## Tasks to complete:
- A) Name every characteristic that the STERIS moat assessment gives as a basis for the company's narrow economic moat.
- B) Write the next part of the STERIS moat assessment, picking up after its final sentence.

## Text:
Moat Assessment: 2.5 / 5

STERIS possesses a narrow economic moat that is based on a combination of the following characteristics:

  1. Customer Switching Costs: Many of STE’s products, especially in the Healthcare segment, are integrated into hospitals and labs, and therefore, customers are more reluctant to switch to new providers, especially considering the impact that could have on operations.
  2. Regulatory Approval: Obtaining and retaining regulatory approvals is onerous, and can create a barrier to new entrants into the market for sterilization equipment, devices, and services.
  3. Brand Recognition: Steris has managed to create brand recognition by providing superior quality and reliable services. This allows the company to retain and acquire customers easily.
  4. Economies of Scale: Being able to offer different modes of sterilization, and also a large variety of products and services across different segments allows them to serve and obtain larger clients as well. This enables economies of scale, giving pricing and profitability advantages.

The biggest risk to Steris and its moat is new disruptive technologies that might appear and change the dynamics of its market. Furthermore, a large acquisition may also disrupt the company. Because of these risks, we believe their moat is not wide, rather narrow.

## Given data:
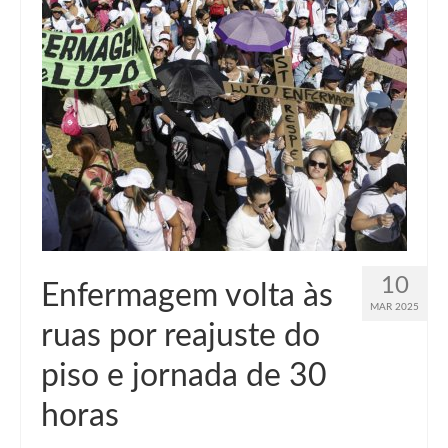
Suspensão do Exercício Profissional
Para Você
Procedimento para registro
Clube de Vantagens
Valores dos serviços
Reserva de auditório
Notícias
10
Enfermagem volta às
Ouvidoria
MAR 2025
ruas por reajuste do
Contatos
piso e jornada de 30
Fale Conosco
horas
NEP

## Answers to the exercises:
- A) Customer Switching Costs, Regulatory Approval, Brand Recognition, Economies of Scale

- B)
Legitimate Risks to the Moat and Business Resilience

  • Technological disruption: The core of Steris’s business relies on a limited amount of methods of sterilization and cleaning. The company’s moat will be threatened by a new, cheaper, and more effective form of cleaning or sterilization.
  • Ethylene Oxide (EtO) Controversy: Recent regulatory scrutiny on EtO sterilization poses an important threat to the company. The EtO method has faced a lot of backlash lately, and some local governments in the US have increased their scrutiny on the method. EtO provides more than half the Steris’s total revenue, and therefore, this risk has to be looked at carefully.
  • Acquisition Risk: Steris is an active acquirer. It’s acquisition strategy makes them more prone to overpaying or picking companies that have limited moat, and can potentially lead to shareholder value destruction if the acquired companies don’t perform.
  • Government Regulation Changes: New laws and regulations can increase the cost and time taken by a company to bring its products to the market, giving potential competitors a chance to create or widen their own moats. This is especially a challenge for Steris since they operate in heavily regulated industries and regions, such as healthcare and Europe.
  • Economic Downturns: Any large and prolonged economic downturn can affect healthcare spending, which, in turn, may limit the profitability of Steris.

The company’s financial health is resilient enough to face many short-term challenges, however, it may be affected long-term if the aforementioned risk plays out.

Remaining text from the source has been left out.